Institute of Pathology , Ludwig-Maximilians University, Thalkirchnerstr. 36, DE-80337 Munich, Germany.
Acta Derm Venereol. 2019 Jan 1;99(1):63-71. doi: 10.2340/00015555-3031.
Deregulated Hedgehog signalling is a driver of basal cell carcinomas. One effector of the Hedgehog pathway is n-MYC. c/n-MYC proteins, NAMPT and DBC1 are linked to SIRT1 in a positive feedback loop that may contribute to tumorigenesis of basal cell carcinoma. In 5 basal cell carcinoma types immunohistochemistry revealed n-MYC, NAMPT and SIRT1 expression. DBC1 was homogenously expressed in all epithelial cells. NAMPT, SIRT1 and c-MYC were expressed in the stratum basale of human and murine skin. In hair follicles NAMPT and SIRT1 were expressed together with c-MYC and n-MYC, except for the matrix, where n-MYC was strongly positive, but c-MYC expression was absent. Therefore, a common pathway connecting n-MYC, NAMPT and SIRT1 may be active in basal cell carcinomas and in their cells of origin. This pathway may contribute to the development of basal cell carcinomas. Targeting factors in the feedback loop may offer novel therapeutic options.

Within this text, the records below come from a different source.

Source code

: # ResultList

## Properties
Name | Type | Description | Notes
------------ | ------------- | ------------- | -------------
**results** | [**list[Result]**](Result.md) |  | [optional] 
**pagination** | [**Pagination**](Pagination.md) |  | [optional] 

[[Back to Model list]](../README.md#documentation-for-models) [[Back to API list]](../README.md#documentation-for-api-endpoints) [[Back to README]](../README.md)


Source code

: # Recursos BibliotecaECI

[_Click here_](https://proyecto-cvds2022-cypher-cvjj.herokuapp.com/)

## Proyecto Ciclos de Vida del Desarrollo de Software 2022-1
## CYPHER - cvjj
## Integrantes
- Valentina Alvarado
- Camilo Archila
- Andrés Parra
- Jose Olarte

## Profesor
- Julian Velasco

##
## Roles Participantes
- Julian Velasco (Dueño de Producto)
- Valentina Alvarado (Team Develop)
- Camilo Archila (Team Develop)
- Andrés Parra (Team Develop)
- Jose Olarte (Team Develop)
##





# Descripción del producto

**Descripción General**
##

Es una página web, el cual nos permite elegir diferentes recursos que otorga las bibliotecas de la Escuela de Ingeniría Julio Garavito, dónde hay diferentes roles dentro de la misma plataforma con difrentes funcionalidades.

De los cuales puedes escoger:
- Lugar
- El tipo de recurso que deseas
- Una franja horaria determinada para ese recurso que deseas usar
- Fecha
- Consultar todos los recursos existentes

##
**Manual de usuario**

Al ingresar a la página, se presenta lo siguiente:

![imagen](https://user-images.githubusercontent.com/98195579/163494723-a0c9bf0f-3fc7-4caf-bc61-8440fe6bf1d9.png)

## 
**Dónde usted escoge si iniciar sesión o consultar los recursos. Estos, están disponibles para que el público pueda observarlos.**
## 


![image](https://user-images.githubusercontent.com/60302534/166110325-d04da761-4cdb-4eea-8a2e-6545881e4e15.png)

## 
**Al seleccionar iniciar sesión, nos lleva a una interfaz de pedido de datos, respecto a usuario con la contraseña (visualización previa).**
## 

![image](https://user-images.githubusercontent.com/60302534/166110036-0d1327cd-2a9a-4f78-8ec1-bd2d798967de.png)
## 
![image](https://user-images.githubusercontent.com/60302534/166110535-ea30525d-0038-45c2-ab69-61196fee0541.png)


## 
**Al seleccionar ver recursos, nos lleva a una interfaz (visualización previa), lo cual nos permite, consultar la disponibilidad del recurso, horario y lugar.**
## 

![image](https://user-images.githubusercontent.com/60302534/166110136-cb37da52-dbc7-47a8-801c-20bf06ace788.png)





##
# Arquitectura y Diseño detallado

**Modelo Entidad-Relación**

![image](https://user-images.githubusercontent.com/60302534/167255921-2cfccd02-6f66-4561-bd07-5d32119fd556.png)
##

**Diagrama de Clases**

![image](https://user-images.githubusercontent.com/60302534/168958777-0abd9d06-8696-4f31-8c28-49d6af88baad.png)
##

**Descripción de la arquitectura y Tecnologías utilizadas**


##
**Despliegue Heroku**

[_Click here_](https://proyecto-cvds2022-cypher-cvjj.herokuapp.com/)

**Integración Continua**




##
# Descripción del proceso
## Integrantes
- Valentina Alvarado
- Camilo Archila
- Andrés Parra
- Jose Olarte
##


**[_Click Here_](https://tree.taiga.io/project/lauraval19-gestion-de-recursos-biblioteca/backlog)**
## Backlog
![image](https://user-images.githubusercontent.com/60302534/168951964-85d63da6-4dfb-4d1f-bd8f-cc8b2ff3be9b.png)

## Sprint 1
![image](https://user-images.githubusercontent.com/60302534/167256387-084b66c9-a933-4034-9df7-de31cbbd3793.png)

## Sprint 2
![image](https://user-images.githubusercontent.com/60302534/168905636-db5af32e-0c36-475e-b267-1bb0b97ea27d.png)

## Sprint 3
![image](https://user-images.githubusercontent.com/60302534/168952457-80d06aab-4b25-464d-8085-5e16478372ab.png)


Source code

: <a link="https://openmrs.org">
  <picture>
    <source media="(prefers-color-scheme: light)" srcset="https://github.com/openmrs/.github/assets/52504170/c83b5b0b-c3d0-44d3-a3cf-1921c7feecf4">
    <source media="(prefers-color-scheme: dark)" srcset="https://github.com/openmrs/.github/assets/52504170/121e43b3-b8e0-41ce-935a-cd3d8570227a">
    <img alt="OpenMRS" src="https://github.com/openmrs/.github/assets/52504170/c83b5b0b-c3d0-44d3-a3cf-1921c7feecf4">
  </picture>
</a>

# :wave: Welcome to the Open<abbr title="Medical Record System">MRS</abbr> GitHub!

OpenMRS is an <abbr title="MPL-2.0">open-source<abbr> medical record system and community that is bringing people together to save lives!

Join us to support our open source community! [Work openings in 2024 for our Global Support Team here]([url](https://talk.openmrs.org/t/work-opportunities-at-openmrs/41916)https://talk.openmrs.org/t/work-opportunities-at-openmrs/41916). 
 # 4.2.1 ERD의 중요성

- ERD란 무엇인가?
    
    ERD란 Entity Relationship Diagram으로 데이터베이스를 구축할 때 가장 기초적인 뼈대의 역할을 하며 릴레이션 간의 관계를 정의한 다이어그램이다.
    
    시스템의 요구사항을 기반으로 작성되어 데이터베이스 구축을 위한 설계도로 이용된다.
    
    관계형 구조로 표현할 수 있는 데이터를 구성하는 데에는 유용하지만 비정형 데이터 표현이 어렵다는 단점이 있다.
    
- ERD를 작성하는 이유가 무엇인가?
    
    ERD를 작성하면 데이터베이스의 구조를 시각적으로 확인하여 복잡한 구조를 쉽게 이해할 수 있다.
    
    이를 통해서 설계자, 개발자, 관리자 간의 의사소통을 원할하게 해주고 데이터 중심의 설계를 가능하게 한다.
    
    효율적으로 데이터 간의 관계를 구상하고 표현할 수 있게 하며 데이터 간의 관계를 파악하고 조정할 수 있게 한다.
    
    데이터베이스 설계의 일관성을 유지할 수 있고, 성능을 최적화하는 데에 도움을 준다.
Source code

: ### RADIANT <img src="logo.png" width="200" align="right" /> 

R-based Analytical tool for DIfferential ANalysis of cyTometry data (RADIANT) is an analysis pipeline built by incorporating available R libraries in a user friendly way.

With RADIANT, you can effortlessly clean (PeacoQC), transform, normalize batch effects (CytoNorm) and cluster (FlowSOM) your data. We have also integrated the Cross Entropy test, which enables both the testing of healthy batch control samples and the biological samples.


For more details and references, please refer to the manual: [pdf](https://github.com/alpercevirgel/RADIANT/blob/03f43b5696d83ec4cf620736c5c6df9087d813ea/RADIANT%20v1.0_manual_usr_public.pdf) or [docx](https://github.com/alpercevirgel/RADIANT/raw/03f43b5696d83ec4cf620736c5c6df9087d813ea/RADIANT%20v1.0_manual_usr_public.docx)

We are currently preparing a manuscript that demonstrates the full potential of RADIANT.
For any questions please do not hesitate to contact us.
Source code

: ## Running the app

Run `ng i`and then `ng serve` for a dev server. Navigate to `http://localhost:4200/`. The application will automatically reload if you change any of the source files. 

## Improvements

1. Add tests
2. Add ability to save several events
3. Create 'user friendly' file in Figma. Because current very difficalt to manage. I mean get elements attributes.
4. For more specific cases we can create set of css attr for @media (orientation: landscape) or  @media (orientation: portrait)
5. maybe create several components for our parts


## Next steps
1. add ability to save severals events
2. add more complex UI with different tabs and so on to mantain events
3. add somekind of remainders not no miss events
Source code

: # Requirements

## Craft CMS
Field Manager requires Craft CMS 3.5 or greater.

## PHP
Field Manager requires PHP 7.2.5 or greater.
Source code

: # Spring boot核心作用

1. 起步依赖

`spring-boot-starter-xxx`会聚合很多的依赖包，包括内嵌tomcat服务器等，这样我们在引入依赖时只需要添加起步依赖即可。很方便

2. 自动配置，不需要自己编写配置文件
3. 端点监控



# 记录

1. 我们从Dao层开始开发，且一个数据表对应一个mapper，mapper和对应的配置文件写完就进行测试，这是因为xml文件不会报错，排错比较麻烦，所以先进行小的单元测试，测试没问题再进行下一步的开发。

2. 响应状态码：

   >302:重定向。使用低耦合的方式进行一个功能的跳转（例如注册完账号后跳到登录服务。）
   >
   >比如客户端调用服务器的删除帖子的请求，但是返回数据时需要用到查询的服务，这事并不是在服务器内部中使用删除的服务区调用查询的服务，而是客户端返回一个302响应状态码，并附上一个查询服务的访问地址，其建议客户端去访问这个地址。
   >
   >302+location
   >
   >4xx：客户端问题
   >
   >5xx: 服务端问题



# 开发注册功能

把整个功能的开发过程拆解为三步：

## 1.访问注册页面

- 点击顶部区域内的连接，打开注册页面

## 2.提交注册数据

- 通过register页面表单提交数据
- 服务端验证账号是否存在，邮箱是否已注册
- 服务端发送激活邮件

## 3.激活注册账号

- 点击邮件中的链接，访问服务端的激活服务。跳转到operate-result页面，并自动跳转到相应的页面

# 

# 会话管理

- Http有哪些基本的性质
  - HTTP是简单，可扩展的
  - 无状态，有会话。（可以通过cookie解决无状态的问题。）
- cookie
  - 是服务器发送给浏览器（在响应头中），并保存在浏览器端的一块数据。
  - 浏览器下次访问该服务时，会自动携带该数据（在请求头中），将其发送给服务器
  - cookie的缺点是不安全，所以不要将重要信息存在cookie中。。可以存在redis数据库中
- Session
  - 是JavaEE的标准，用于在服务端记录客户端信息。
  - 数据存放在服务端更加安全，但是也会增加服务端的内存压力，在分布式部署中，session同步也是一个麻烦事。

Hedgehog 信号通路失调是基底细胞癌的驱动因素之一。Hedgehog 通路的一个效应物是 n-MYC。c/n-MYC 蛋白、NAMPT 和 DBC1 与 SIRT1 形成正反馈回路,这可能有助于基底细胞癌的发生。在 5 种基底细胞癌类型中,免疫组织化学显示 n-MYC、NAMPT 和 SIRT1 的表达。DBC1 在所有上皮细胞中均匀表达。NAMPT、SIRT1 和 c-MYC 在人和鼠皮肤的基底层表达。在毛囊中,NAMPT 和 SIRT1 与 c-MYC 和 n-MYC 一起表达,除了基质,那里 n-MYC 强阳性,但 c-MYC 表达缺失。因此,连接 n-MYC、NAMPT 和 SIRT1 的共同途径可能在基底细胞癌及其起源细胞中活跃。该途径可能有助于基底细胞癌的发展。靶向反馈回路中的因子可能提供新的治疗选择。